Assignment 1:
Answer these questions using the text on the Niyamgiri hills:
(a) How many square kilometers does the Niyamgiri region cover?
(b) Which two districts of south Odisha does the region span?
(c) How many Indigenous rice varieties did the 1955–1959 survey record in the Koraput region?
Assignment 2:
Write the next few sentences of the text on the Niyamgiri hills, picking up right after its final sentence.

═════ Study text

The Niyamgiri hills are part of the Eastern Ghats, an ancient series of mountains running along the length of eastern India. Spread over 250 square kilometers across the Rayagada and Kalahandi districts of south Odisha, the Niyamgiri region marks a frontier—ecologically, culturally, and politically. It has lush deciduous forests, bauxite-capped mountains, and immensely rich biodiversity and wildlife (Tatpati et al., 2016). This landscape is home to Indigenous communities, including the Kondh and Dongaria (literally “Mountain”) Kondh Adivasi communities, with long-standing systems of shifting cultivation and agroforestry. Rayagada district, which is the focus of this article, has close to a million people, and is part of the wider Koraput region of southern Odisha—one of the world’s great biodiversity hotspots, and a historical area of rice diversification. To illustrate, a survey of the Central Rice Research Institute over 1955–1959, that is, in the pre-Green Revolution era, showed that the Koraput region had over 1,700 Indigenous rice varieties (Mishra, 2009).

══════════
═════ Source information

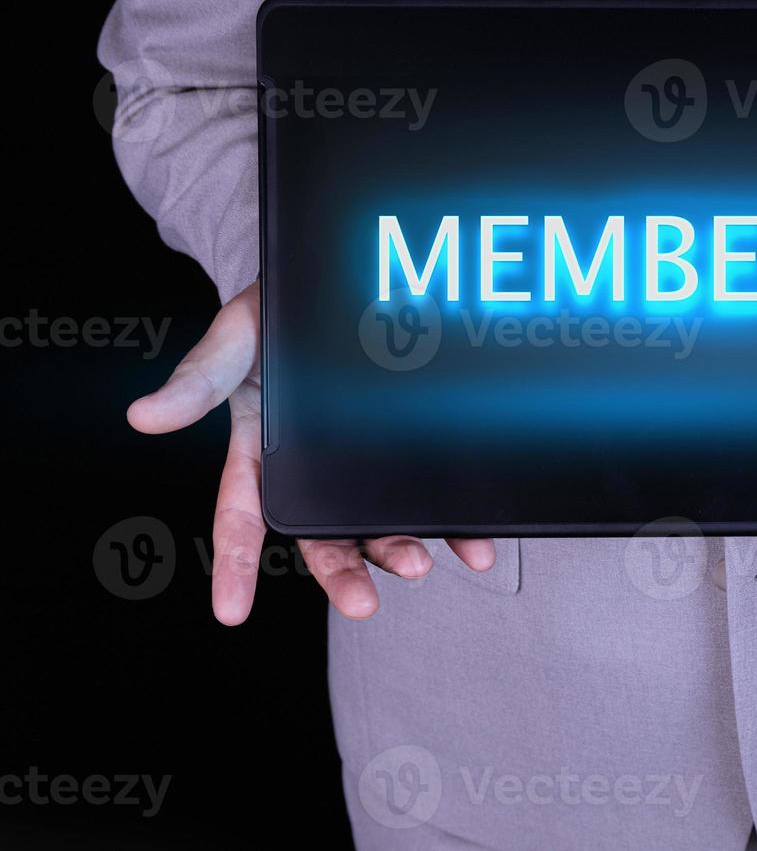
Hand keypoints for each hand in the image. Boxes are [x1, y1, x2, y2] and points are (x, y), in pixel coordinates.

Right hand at [127, 280, 495, 624]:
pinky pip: (430, 488)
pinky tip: (475, 541)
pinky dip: (452, 520)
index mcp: (260, 451)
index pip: (241, 517)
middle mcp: (312, 469)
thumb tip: (145, 417)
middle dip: (342, 573)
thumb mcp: (233, 339)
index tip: (230, 612)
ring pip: (379, 521)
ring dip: (400, 549)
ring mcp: (363, 460)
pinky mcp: (409, 444)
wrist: (333, 280)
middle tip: (362, 603)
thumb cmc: (271, 316)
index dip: (235, 565)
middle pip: (324, 535)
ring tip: (423, 565)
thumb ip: (198, 380)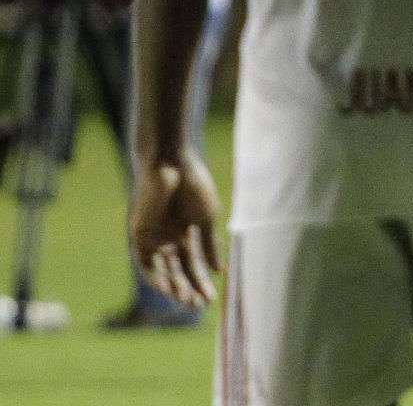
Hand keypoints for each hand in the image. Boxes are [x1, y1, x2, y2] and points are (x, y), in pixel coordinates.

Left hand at [129, 155, 221, 308]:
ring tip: (187, 302)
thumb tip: (217, 271)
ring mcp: (153, 238)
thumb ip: (209, 245)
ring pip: (162, 271)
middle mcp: (168, 238)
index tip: (213, 297)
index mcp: (186, 233)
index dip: (202, 281)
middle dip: (189, 288)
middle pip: (178, 271)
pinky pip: (145, 263)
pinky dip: (156, 277)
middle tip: (201, 305)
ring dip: (173, 288)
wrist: (172, 164)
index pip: (193, 264)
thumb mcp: (207, 219)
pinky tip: (170, 288)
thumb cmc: (193, 186)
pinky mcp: (138, 235)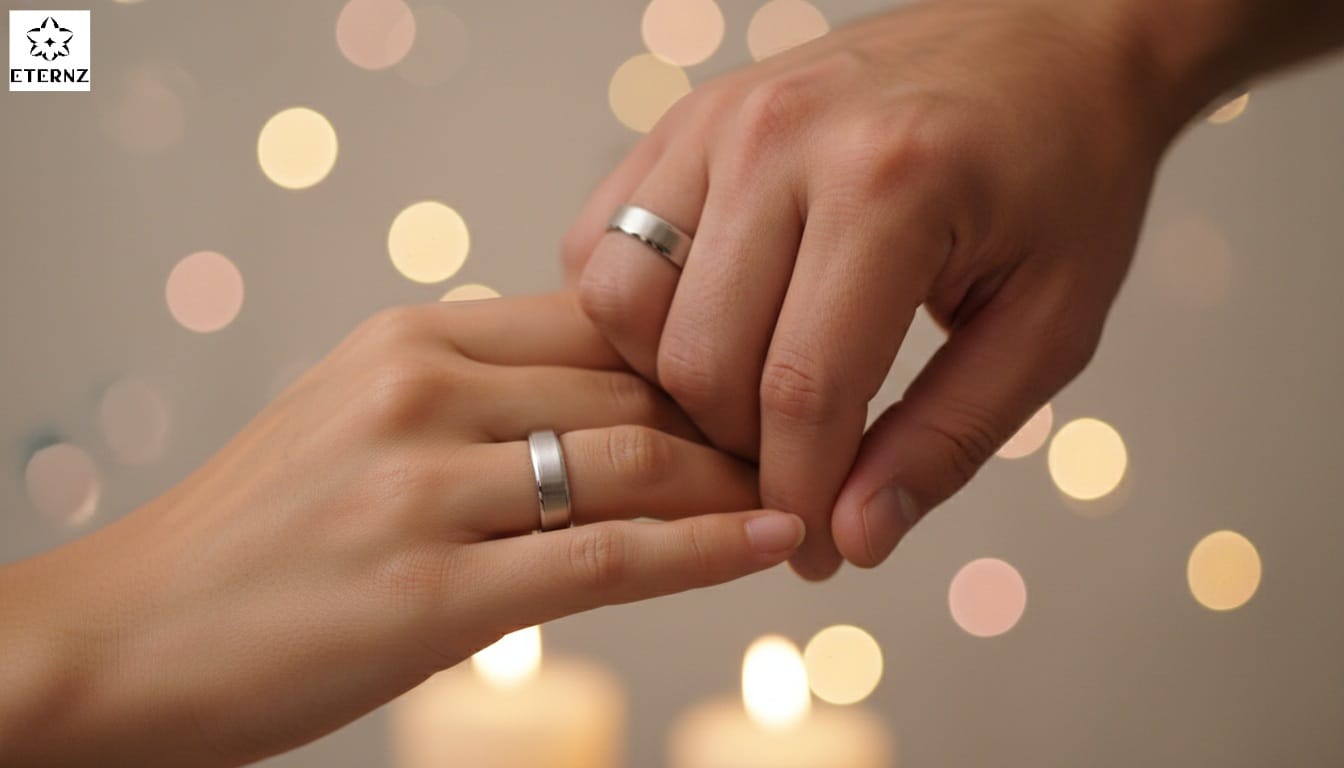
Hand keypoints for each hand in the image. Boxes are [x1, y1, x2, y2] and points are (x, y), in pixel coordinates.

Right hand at [0, 293, 801, 766]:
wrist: (124, 637)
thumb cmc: (254, 533)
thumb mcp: (356, 416)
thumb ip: (472, 390)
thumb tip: (602, 392)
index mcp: (412, 336)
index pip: (600, 318)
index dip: (698, 349)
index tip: (757, 379)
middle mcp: (424, 390)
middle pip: (634, 382)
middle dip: (736, 415)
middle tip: (807, 440)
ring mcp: (427, 488)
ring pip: (636, 461)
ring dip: (737, 480)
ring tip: (802, 494)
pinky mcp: (433, 590)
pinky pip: (611, 556)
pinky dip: (707, 547)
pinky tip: (771, 541)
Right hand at [564, 0, 1206, 577]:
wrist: (1050, 39)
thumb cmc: (1063, 176)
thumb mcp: (1048, 324)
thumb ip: (948, 439)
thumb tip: (852, 537)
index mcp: (890, 185)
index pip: (802, 390)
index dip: (800, 496)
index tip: (816, 553)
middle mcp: (782, 139)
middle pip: (697, 358)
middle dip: (735, 453)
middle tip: (789, 477)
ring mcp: (720, 118)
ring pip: (623, 304)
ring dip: (670, 383)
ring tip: (745, 403)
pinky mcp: (688, 118)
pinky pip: (601, 242)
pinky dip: (631, 312)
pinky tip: (703, 331)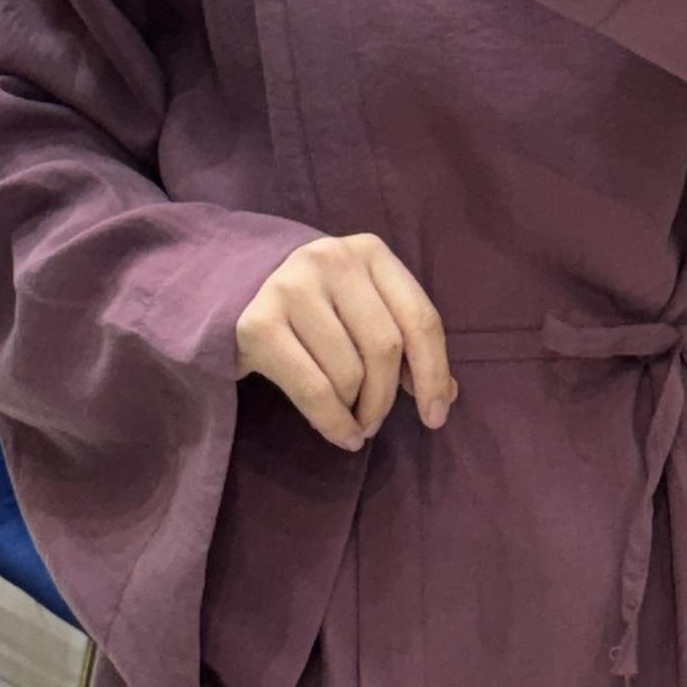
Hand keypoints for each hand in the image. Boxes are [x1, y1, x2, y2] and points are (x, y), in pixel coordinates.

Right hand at [234, 232, 456, 452]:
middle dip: (386, 398)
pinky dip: (333, 422)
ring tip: (351, 418)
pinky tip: (341, 434)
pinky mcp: (257, 322)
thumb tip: (446, 396)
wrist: (240, 292)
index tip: (435, 417)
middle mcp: (331, 259)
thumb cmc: (321, 308)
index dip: (434, 373)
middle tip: (376, 423)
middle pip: (385, 347)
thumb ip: (407, 344)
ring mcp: (291, 287)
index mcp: (370, 252)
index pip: (420, 319)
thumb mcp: (367, 310)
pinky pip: (313, 389)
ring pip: (349, 372)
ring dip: (356, 410)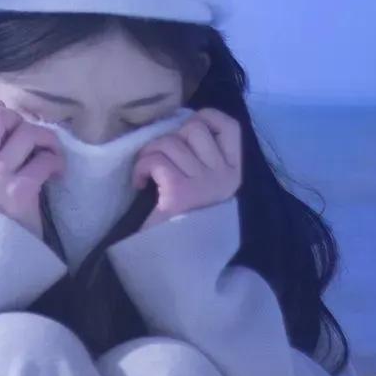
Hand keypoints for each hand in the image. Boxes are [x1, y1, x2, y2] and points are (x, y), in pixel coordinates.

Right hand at [0, 97, 64, 238]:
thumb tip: (8, 115)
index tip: (11, 122)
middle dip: (21, 120)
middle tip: (30, 140)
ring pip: (26, 132)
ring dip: (47, 139)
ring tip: (50, 154)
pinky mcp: (19, 190)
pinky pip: (45, 158)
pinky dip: (57, 162)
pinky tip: (56, 173)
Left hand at [134, 108, 242, 228]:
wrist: (175, 257)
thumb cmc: (186, 217)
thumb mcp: (205, 185)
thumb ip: (203, 157)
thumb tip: (183, 122)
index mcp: (234, 172)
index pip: (230, 127)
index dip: (206, 117)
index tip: (184, 131)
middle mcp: (224, 176)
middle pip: (194, 128)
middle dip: (169, 138)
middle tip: (161, 160)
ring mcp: (204, 183)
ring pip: (170, 142)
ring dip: (150, 153)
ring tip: (149, 173)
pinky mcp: (180, 191)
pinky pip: (156, 160)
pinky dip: (141, 168)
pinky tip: (141, 183)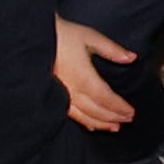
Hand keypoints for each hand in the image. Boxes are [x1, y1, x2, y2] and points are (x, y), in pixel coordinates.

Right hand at [49, 18, 138, 134]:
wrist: (31, 40)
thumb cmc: (61, 35)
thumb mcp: (90, 37)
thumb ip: (112, 50)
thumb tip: (132, 58)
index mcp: (83, 77)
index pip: (105, 98)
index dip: (119, 107)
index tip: (131, 113)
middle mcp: (71, 91)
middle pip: (95, 110)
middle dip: (113, 117)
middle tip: (128, 120)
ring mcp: (60, 95)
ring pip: (82, 116)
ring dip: (100, 123)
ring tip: (114, 128)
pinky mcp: (52, 96)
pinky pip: (69, 114)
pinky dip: (83, 122)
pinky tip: (91, 126)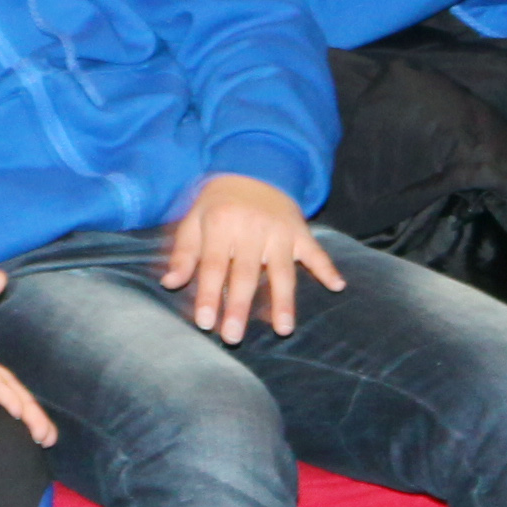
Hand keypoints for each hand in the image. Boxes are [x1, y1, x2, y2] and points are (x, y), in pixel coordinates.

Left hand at [159, 173, 336, 342]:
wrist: (253, 168)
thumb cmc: (218, 204)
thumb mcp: (194, 220)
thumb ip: (184, 253)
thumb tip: (169, 283)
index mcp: (221, 224)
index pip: (214, 266)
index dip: (209, 295)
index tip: (205, 323)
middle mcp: (252, 228)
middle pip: (246, 274)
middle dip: (240, 307)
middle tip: (233, 337)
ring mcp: (279, 231)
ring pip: (282, 270)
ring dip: (283, 301)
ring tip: (283, 329)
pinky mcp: (300, 231)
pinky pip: (316, 251)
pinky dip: (328, 268)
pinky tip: (338, 285)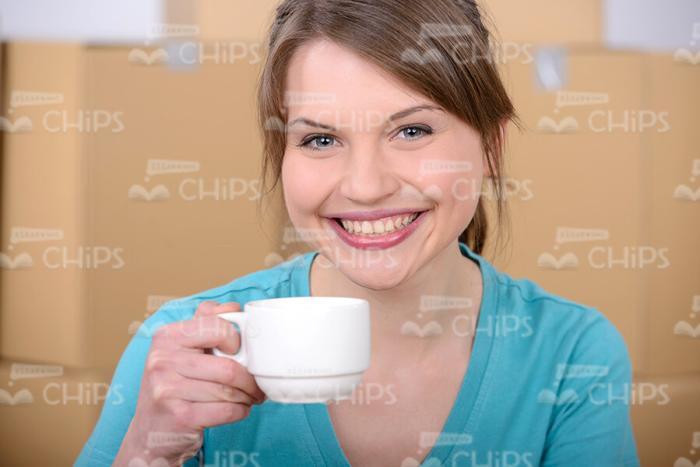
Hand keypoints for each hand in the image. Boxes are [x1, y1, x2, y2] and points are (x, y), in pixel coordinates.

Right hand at [115, 301, 264, 465]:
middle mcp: (162, 360)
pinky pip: (226, 411)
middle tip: (256, 385)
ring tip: (248, 397)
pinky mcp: (179, 417)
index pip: (217, 326)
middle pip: (228, 367)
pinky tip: (237, 409)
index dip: (236, 339)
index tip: (239, 351)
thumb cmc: (174, 385)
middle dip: (250, 379)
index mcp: (167, 336)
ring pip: (229, 391)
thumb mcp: (182, 349)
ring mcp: (167, 390)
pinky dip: (240, 411)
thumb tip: (233, 307)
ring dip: (246, 397)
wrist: (151, 432)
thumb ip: (206, 323)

══════════

Written response 1:
(a) 250 square kilometers
(b) Rayagada and Kalahandi
(c) Over 1,700

Written response 2:
Indigenous communities revere the Niyamgiri range as an integrated landscape, in which their lives, spiritual identities, and multiple resource rights are embedded (Choudhury, 2016). As villagers laid out in landmark anti-mining resolutions to deny consent in 2013 to a proposed bauxite mine5 being pushed by the state for the transnational mining giant Vedanta Resources Limited, the Niyamgiri ecosystem encompasses perennial mountain streams, grazing lands on the plateau, wildlife, as well as vital sacred sites of clan deities including the revered God, Niyam Raja, the “giver of law,” sources of forest foods and marketable produce, and podu chaas. The latter refers to hill or upland shifting cultivation of heirloom crops, which, as the ecologist working in the Niyamgiri region Debal Deb explains, have adapted to these ecological niches over centuries (Choudhury, 2024). Indigenous communities supplement their food crops with meats and over a hundred different kinds of uncultivated forest foods harvested through the year including varieties of greens, roots, tubers, wild fruits, and mushrooms (Deb et al., 2014).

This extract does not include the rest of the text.